Non è che il numismatico sia un artista perché pieno di Talenti

Una cosa che da tatuato ho scoperto è che chiunque ti incontra e vede la nuova opera sentirà il dovere di metterti in guardia:

– Lo sai che devi metterci la pomata?

E io vorrei rispondere No, guardate, grazie che me l’avete detto, io pensavo di dover mettere il braccio nel fornetto dove abbrustolisco il pane per le bruschette per farlo asciugare. Ma non sono così sprucido (= scorbutico) e quindi sorrido e ringrazio il consiglio non richiesto.

Forse vogliamo soltanto sentirci utili un po’ tutti e renderci partecipi. Viviamo come se fossimo dentro un talent show, uno dei vari, orribili, dove la gente applaude uno che sa suonare La Marseillaise con l’ascella o un bambino che a 5 anni sa ballare come Michael Jackson e a 15 sarà un eroinomane.

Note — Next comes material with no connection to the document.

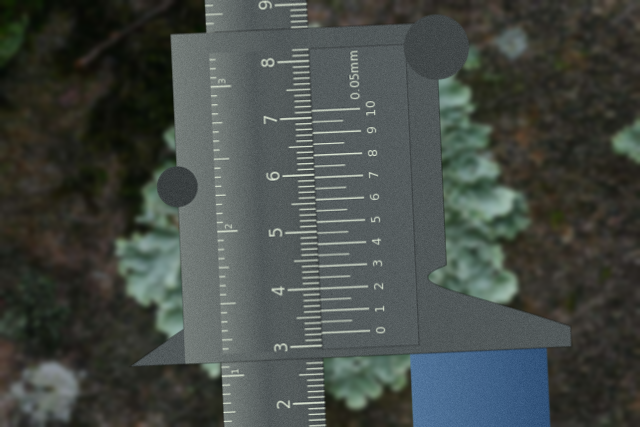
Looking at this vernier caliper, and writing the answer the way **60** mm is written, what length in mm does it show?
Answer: **32.2** mm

Crediamo nel mito del “Ce la posso fare anche io!”. Siamo tutti speciali. Alcuni ne sono talmente convinti da raggiungere parossistiche vette di ridicolo. Alle elezioni comunali nel mio Comune un candidato, che tra l’altro conoscevo bene, scrisse sui manifesti, sotto al suo nome, “30 anni”. Nella sua interpretazione lui era speciale per la sua età. Nella mia visione, invece, era l’unica cosa a parte il possesso della patente B di cui potesse vantarsi.

Devo comunque fare una correzione: non è che crediamo che tutti siano speciali. Noi lo siamo, gli altri non son nessuno. Ci autosopravvalutiamo e sottovalutiamo il prossimo e il remoto.

In cuor nostro, ma non lo ammettiamo con noi stessi né ci sogniamo di esternarlo pena il pubblico ludibrio, magari c’è poi invece un giudice interno che ci dice che non possiamo farcela, che la pressione esterna e le aspettative sono eccessive, che qualcuno dovrebbe tirare il freno perché sennò si finisce a sbattere.


Faccio poco testo io che negli anni al giudice monocratico ho sostituito un organo collegiale e messo su un tribunale con tanto di Pubblico Ministero e avvocato della difesa, istituendo inoltre una Corte di Appello e una di Cassazione per avere 3 gradi di giudizio di coscienza. Ciò purtroppo comporta un allungamento dei tempi. Ad esempio sto ancora dibattendo un mio rimorso di coscienza del 2004.


Io allora vorrei rivendicare la realtà del “Non ce la faccio”. Anzi, vorrei istituire la Giornata dell’orgoglio del non farcela. Se cominciassimo a prendere coscienza di non potercela sempre fare forse avremmo qualche ansia in meno e più soldi da non investire in psicoterapeuti.

Certo gli psicoterapeuti avrebbero da ridire o forse no il loro mestiere lo farebbero lo stesso, comunque io non ce la faccio a preoccuparmi anche di loro.


E comunque questa è la nuova – nonché ultima (per ora, credo) – opera sul braccio.